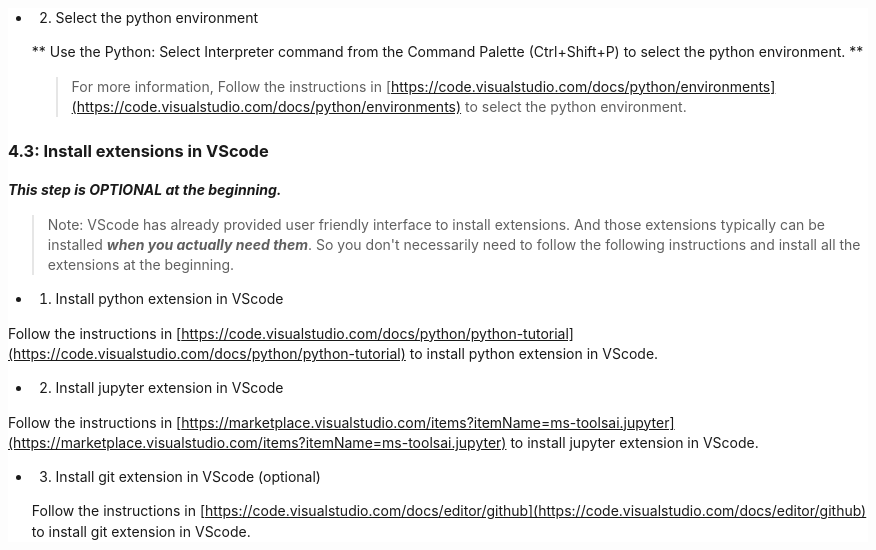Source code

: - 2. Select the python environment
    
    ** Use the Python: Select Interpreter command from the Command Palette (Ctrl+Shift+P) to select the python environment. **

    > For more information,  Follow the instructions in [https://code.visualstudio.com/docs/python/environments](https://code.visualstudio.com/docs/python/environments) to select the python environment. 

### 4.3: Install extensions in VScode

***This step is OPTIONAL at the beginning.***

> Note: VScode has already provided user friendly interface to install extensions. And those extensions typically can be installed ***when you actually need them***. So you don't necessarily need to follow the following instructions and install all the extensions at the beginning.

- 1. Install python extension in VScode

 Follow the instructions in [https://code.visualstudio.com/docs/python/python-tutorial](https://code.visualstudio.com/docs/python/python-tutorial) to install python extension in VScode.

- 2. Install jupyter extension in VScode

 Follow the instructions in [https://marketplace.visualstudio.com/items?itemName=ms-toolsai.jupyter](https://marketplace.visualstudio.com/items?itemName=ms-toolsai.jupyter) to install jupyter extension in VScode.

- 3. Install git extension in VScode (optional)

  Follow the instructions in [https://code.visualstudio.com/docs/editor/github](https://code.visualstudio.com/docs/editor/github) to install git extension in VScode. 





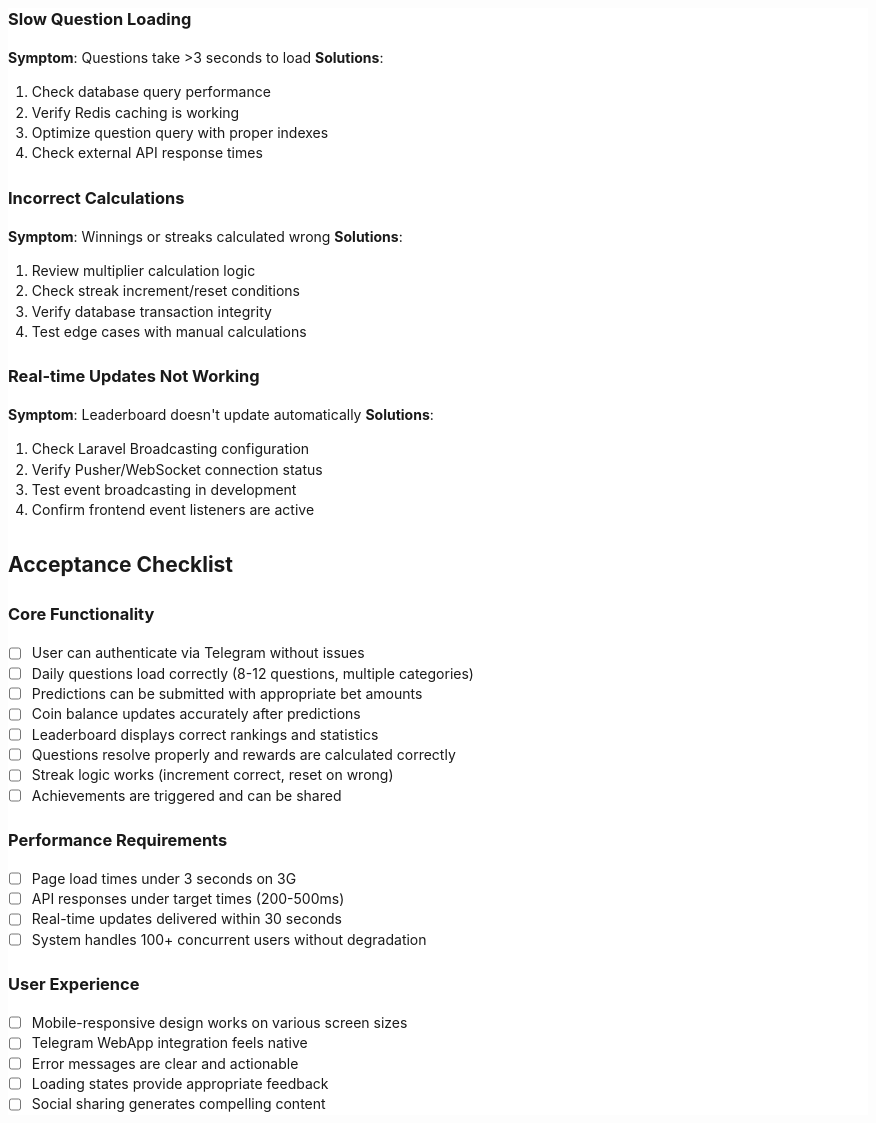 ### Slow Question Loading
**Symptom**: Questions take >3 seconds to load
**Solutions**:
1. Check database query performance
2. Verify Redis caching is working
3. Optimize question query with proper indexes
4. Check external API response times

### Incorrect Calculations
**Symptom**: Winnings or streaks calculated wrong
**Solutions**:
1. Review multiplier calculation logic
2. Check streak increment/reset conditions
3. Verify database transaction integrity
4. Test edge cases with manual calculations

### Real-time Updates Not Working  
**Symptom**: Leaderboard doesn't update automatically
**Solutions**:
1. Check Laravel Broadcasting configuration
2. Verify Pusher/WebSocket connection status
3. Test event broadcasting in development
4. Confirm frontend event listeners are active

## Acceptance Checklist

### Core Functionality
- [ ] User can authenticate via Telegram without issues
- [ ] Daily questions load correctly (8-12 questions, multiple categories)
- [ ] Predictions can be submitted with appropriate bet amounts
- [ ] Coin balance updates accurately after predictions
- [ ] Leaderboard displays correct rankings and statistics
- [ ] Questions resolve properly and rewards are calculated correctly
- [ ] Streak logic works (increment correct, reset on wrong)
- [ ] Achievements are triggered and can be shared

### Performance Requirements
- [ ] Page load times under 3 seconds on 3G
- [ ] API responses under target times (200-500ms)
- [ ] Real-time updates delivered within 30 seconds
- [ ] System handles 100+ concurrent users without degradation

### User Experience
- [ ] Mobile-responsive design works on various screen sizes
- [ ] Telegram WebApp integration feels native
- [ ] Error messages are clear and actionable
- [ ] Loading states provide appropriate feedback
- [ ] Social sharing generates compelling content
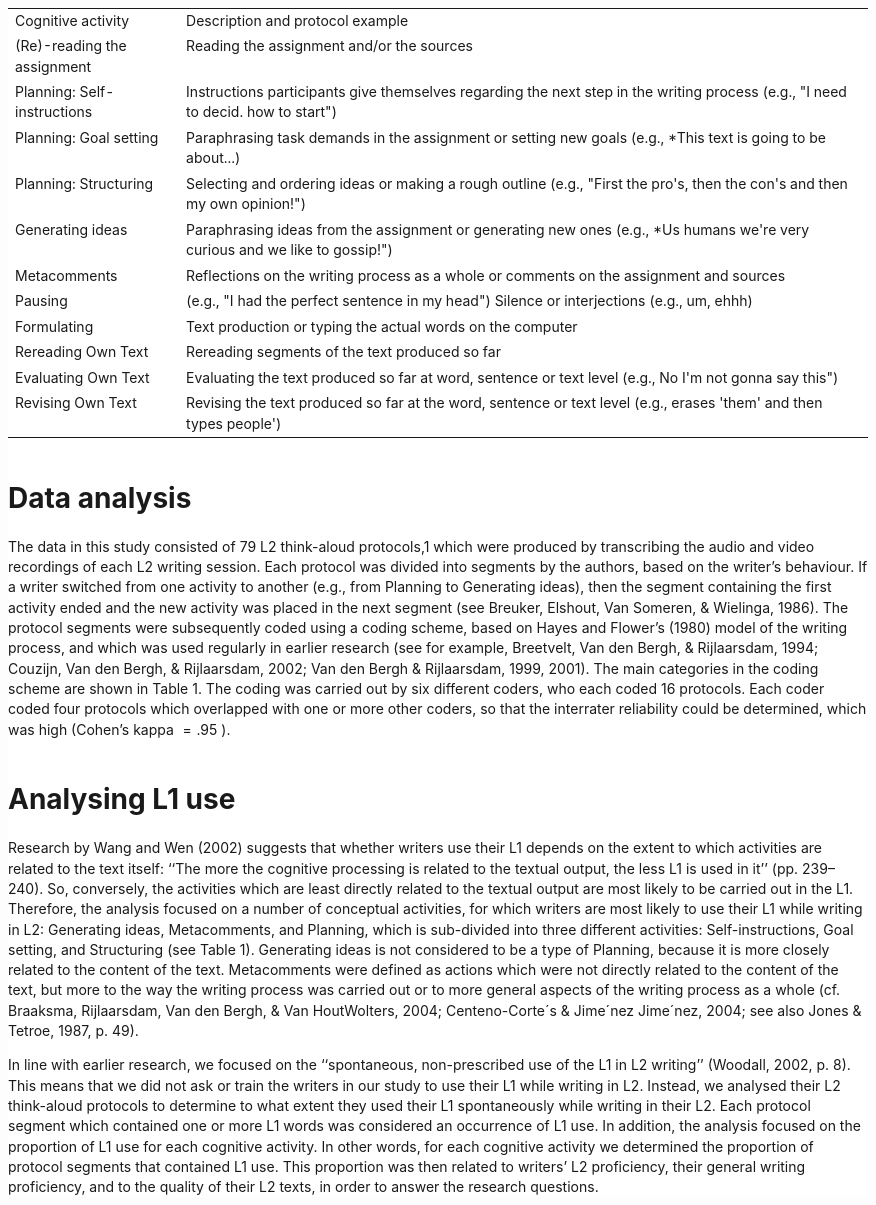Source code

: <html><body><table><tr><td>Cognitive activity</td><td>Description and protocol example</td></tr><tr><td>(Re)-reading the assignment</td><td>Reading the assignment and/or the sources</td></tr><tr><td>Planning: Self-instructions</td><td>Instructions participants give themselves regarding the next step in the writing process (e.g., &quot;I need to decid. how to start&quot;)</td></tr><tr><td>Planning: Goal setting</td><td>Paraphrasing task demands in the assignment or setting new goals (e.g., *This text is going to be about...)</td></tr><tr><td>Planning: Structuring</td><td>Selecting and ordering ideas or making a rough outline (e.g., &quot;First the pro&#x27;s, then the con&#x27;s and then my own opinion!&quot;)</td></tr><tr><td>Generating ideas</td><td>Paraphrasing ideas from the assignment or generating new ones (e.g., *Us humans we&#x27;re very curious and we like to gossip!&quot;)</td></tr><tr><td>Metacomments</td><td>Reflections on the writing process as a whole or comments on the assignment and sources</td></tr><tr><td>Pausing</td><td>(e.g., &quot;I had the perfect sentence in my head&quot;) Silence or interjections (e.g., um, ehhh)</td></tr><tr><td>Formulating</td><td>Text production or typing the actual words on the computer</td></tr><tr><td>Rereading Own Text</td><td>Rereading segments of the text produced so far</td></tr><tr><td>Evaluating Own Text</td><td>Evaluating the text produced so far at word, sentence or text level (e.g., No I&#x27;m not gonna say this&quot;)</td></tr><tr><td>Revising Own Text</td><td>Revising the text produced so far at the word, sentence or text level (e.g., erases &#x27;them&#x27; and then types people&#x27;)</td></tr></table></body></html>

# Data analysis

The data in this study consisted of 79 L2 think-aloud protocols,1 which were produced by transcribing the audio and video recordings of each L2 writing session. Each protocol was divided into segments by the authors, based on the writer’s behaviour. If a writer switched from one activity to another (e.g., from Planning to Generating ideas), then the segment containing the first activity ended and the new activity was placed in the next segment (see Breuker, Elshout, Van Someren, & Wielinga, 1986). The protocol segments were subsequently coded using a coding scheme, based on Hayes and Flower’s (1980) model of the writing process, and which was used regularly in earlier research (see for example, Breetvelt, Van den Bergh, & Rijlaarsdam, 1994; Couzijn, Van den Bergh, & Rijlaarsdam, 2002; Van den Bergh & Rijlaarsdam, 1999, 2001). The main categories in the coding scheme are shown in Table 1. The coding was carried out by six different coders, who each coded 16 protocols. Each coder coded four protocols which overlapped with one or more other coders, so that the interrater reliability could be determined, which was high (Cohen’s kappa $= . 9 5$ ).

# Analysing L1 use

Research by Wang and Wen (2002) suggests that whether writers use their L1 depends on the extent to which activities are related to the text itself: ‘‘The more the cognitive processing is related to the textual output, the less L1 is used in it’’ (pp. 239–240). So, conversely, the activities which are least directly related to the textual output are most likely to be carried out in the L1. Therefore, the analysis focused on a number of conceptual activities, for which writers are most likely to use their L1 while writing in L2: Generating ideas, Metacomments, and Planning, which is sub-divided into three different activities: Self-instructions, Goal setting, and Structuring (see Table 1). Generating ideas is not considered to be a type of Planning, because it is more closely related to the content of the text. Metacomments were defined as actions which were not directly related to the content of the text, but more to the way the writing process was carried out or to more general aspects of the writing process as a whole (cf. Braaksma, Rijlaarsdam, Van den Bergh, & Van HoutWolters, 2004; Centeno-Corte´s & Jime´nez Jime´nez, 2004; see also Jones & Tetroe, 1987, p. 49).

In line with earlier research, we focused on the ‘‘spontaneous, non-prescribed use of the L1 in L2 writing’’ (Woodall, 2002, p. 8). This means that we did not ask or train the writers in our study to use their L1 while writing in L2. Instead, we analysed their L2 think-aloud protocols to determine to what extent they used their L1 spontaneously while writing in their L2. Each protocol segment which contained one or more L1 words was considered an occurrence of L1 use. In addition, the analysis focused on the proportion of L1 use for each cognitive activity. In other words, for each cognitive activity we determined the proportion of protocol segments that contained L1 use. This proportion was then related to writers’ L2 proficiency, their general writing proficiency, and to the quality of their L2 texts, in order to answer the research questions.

════════

Task requirements
Reproduce every row above word for word, leaving out the pictures.

Solved exercise
Source code

: - 2. Select the python environment
    
    ** Use the Python: Select Interpreter command from the Command Palette (Ctrl+Shift+P) to select the python environment. **

    > For more information,  Follow the instructions in [https://code.visualstudio.com/docs/python/environments](https://code.visualstudio.com/docs/python/environments) to select the python environment. 

### 4.3: Install extensions in VScode

***This step is OPTIONAL at the beginning.***

> Note: VScode has already provided user friendly interface to install extensions. And those extensions typically can be installed ***when you actually need them***. So you don't necessarily need to follow the following instructions and install all the extensions at the beginning.

- 1. Install python extension in VScode

 Follow the instructions in [https://code.visualstudio.com/docs/python/python-tutorial](https://code.visualstudio.com/docs/python/python-tutorial) to install python extension in VScode.

- 2. Install jupyter extension in VScode

 Follow the instructions in [https://marketplace.visualstudio.com/items?itemName=ms-toolsai.jupyter](https://marketplace.visualstudio.com/items?itemName=ms-toolsai.jupyter) to install jupyter extension in VScode.

- 3. Install git extension in VScode (optional)

  Follow the instructions in [https://code.visualstudio.com/docs/editor/github](https://code.visualstudio.com/docs/editor/github) to install git extension in VScode. 





 ### Slow Question Loading
**Symptom**: Questions take >3 seconds to load
**Solutions**:
1. Check database query performance
2. Verify Redis caching is working
3. Optimize question query with proper indexes
4. Check external API response times

### Incorrect Calculations
**Symptom**: Winnings or streaks calculated wrong
**Solutions**:
1. Review multiplier calculation logic
2. Check streak increment/reset conditions
3. Verify database transaction integrity
4. Test edge cases with manual calculations

### Real-time Updates Not Working  
**Symptom**: Leaderboard doesn't update automatically
**Solutions**:
1. Check Laravel Broadcasting configuration
2. Verify Pusher/WebSocket connection status
3. Test event broadcasting in development
4. Confirm frontend event listeners are active

## Acceptance Checklist

### Core Functionality
- [ ] User can authenticate via Telegram without issues
- [ ] Daily questions load correctly (8-12 questions, multiple categories)
- [ ] Predictions can be submitted with appropriate bet amounts
- [ ] Coin balance updates accurately after predictions
- [ ] Leaderboard displays correct rankings and statistics
- [ ] Questions resolve properly and rewards are calculated correctly
- [ ] Streak logic works (increment correct, reset on wrong)
- [ ] Achievements are triggered and can be shared

### Performance Requirements
- [ ] Page load times under 3 seconds on 3G
- [ ] API responses under target times (200-500ms)
- [ ] Real-time updates delivered within 30 seconds
- [ ] System handles 100+ concurrent users without degradation

### User Experience
- [ ] Mobile-responsive design works on various screen sizes
- [ ] Telegram WebApp integration feels native
- [ ] Error messages are clear and actionable
- [ ] Loading states provide appropriate feedback
- [ ] Social sharing generates compelling content
Source code

: <html><body><table><tr><td>Cognitive activity</td><td>Description and protocol example</td></tr><tr><td>(Re)-reading the assignment</td><td>Reading the assignment and/or the sources</td></tr><tr><td>Planning: Self-instructions</td><td>Instructions participants give themselves regarding the next step in the writing process (e.g., &quot;I need to decid. how to start&quot;)</td></tr><tr><td>Planning: Goal setting</td><td>Paraphrasing task demands in the assignment or setting new goals (e.g., *This text is going to be about...)</td></tr><tr><td>Planning: Structuring</td><td>Selecting and ordering ideas or making a rough outline (e.g., &quot;First the pro&#x27;s, then the con&#x27;s and then my own opinion!&quot;)</td></tr><tr><td>Generating ideas</td><td>Paraphrasing ideas from the assignment or generating new ones (e.g., *Us humans we&#x27;re very curious and we like to gossip!&quot;)</td></tr><tr><td>Metacomments</td><td>Reflections on the writing process as a whole or comments on the assignment and sources</td></tr><tr><td>Pausing</td><td>(e.g., &quot;I had the perfect sentence in my head&quot;) Silence or interjections (e.g., um, ehhh)</td></tr><tr><td>Formulating</td><td>Text production or typing the actual words on the computer</td></tr><tr><td>Rereading Own Text</td><td>Rereading segments of the text produced so far</td></tr><tr><td>Evaluating Own Text</td><td>Evaluating the text produced so far at word, sentence or text level (e.g., No I&#x27;m not gonna say this&quot;)</td></tr><tr><td>Revising Own Text</td><td>Revising the text produced so far at the word, sentence or text level (e.g., erases &#x27;them&#x27; and then types people&#x27;)</td></tr></table></body></html>

# Data analysis

The data in this study consisted of 79 L2 think-aloud protocols,1 which were produced by transcribing the audio and video recordings of each L2 writing session. Each protocol was divided into segments by the authors, based on the writer’s behaviour. If a writer switched from one activity to another (e.g., from Planning to Generating ideas), then the segment containing the first activity ended and the new activity was placed in the next segment (see Breuker, Elshout, Van Someren, & Wielinga, 1986). The protocol segments were subsequently coded using a coding scheme, based on Hayes and Flower’s (1980) model of the writing process, and which was used regularly in earlier research (see for example, Breetvelt, Van den Bergh, & Rijlaarsdam, 1994; Couzijn, Van den Bergh, & Rijlaarsdam, 2002; Van den Bergh & Rijlaarsdam, 1999, 2001). The main categories in the coding scheme are shown in Table 1. The coding was carried out by six different coders, who each coded 16 protocols. Each coder coded four protocols which overlapped with one or more other coders, so that the interrater reliability could be determined, which was high (Cohen’s kappa $= . 9 5$ ).

# Analysing L1 use

Research by Wang and Wen (2002) suggests that whether writers use their L1 depends on the extent to which activities are related to the text itself: ‘‘The more the cognitive processing is related to the textual output, the less L1 is used in it’’ (pp. 239–240). So, conversely, the activities which are least directly related to the textual output are most likely to be carried out in the L1. Therefore, the analysis focused on a number of conceptual activities, for which writers are most likely to use their L1 while writing in L2: Generating ideas, Metacomments, and Planning, which is sub-divided into three different activities: Self-instructions, Goal setting, and Structuring (see Table 1). Generating ideas is not considered to be a type of Planning, because it is more closely related to the content of the text. Metacomments were defined as actions which were not directly related to the content of the text, but more to the way the writing process was carried out or to more general aspects of the writing process as a whole (cf. Braaksma, Rijlaarsdam, Van den Bergh, & Van HoutWolters, 2004; Centeno-Corte´s & Jime´nez Jime´nez, 2004; see also Jones & Tetroe, 1987, p. 49).

In line with earlier research, we focused on the ‘‘spontaneous, non-prescribed use of the L1 in L2 writing’’ (Woodall, 2002, p. 8). This means that we did not ask or train the writers in our study to use their L1 while writing in L2. Instead, we analysed their L2 think-aloud protocols to determine to what extent they used their L1 spontaneously while writing in their L2. Each protocol segment which contained one or more L1 words was considered an occurrence of L1 use. In addition, the analysis focused on the proportion of L1 use for each cognitive activity. In other words, for each cognitive activity we determined the proportion of protocol segments that contained L1 use. This proportion was then related to writers’ L2 proficiency, their general writing proficiency, and to the quality of their L2 texts, in order to answer the research questions.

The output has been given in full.